1995年9月20~26日 燕岳、槍ヶ岳ほか
 塩 幸子

道を間違えやっとたどり着いた燕岳の稜線

私の山々への気づき
 40代半ば両膝に痛みを覚えた。登山を大きな楽しみにしていただけに憂鬱な体調変化に何かしないと覚悟を決めてウォーキングを始めた。健康関係のテレビ番組で、歩くだけではダメと気づき、膝周りの筋肉を鍛えることとした。
 朝、目覚めてから、夜、布団に入るまで、一つひとつの軽い筋トレを日常生活に取り入れた。安心して歩きたい、登りたい、下りたい、この一心だった。時間、場所、お金の心配なく日々生活の中のなかで続けたことが成功の要因だと思っている。
 40代の十年間登れない時期を過ごし、55歳の時に雌阿寒岳を痛みなく下りられたことに何よりホッとした。その後、連れと共に様々な道を楽しめてこられた。
 日々継続の力の賜物だった。

登山との出会い~初めての北アルプス
 小学校5年の時、友人宅で見たアルバムの写真に釘付けになった。「雌阿寒岳家族写真」、登山を私の内に大きな概念として受け止めた出来事だった。
 山とは深い緑、連なる沢山の木々では? 想像とは違う! 行ってみたい! 強く感じたあの感覚が忘れられなかった。中3の大雪山黒岳から始まり、現在までの山行は夏山中心で年数回の限りではあるがどれも思い出深い。
 近年は膝痛の心配が小さくなり、ここ数年間、続けて憧れのアルプスに行けたことが何よりも今の私を満足させている。
 高校生の時、図書館で『槍までの道』と題した雑誌の中の写真が目に止まった。それからは、すっごく北アルプス。ずっ~と北アルプス…だった。まず目に留まったのは天を突き刺す槍ヶ岳ではなく、「燕」岳。何でこの一字でツバクロと読むのか不思議だった。頂上あたりは奇岩の数々。山の頂は岩? それも白っぽい岩。この山を通過して槍に立てたら……。

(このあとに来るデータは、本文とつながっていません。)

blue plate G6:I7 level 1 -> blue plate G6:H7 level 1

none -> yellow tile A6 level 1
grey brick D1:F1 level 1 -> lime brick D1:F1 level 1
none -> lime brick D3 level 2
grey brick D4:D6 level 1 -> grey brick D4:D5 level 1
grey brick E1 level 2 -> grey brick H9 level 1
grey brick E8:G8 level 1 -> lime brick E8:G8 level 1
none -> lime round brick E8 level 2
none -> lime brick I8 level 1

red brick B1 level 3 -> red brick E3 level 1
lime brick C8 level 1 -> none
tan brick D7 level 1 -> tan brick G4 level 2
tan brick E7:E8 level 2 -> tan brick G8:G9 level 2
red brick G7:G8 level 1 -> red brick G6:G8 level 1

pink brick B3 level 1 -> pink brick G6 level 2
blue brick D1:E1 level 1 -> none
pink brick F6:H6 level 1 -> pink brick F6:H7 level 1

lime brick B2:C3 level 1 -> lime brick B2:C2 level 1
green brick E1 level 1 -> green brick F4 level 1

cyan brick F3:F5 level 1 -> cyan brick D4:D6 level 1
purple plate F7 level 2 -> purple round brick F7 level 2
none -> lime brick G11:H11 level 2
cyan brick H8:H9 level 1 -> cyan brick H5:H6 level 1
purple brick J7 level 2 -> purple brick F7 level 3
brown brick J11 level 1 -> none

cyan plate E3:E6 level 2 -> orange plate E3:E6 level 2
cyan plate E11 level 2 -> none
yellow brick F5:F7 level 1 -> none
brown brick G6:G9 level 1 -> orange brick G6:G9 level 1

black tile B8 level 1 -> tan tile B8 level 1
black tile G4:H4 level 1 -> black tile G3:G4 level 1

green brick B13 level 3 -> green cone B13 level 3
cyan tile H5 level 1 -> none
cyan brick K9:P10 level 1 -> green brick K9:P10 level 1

 この時点で私は中学生の時、たった一度の大雪山黒岳登山経験しかない存在だった。憧れではなく夢のような北アルプスの山々。それから40年後、膝の調子も良好で雌阿寒岳を下れた私は、連れと燕から槍の計画を立てた。幾度も地図を見て山道を頭に入れた。「燕」の漢字も書けるぞと一応の準備として満足していた。充分とは思えないが、まあこのくらいでヨシとした。小5の娘を伴って三人で勇んで穂高駅に立った。中房温泉で一泊。翌日の好天を願い眠りについた。
 願った通りの晴れの朝を迎えて、整備された山道、途中の小屋で名物のスイカは食べられるかな? 辛い行程では楽しみが必要だ。一切れいくらかなぁ? と考えながら登り始めた。
 結構な登り時間が過ぎた。頭に入れた要所要所のポイントがなぜか出てこない。連れも変だと言い出し、ちょっと慌てて地図を広げた。大体、全く他の登山客に出会わない。登り人も下り人もいない。
 登山口を軽い気持ちで温泉客に聞いた〈一つ目の失敗〉。前日の下見を怠った〈二つ目の失敗〉。一瞬頭がくらっとした。まさかの間違い。登り口が二つあったのだ。幾度も地図を見たはずだヨ。下準備は十分だと思ったヨ。ドキドキしてきた。今更下れない。予定の1.5倍の登りになってしまった。
 しかしこの失敗が今も思い出に残る登山の一つになった。まずは稜線までの我慢だ。短いジグザグ急登の連続だった。数歩登って息を整える。何度も繰り返す。ふっと振り返ると富士が目に飛び込んできた。山歩きで初めて目にした富士だった。遠方だがその高さがよくわかった。嬉しかった。少し疲れがとれた。そんな気がした。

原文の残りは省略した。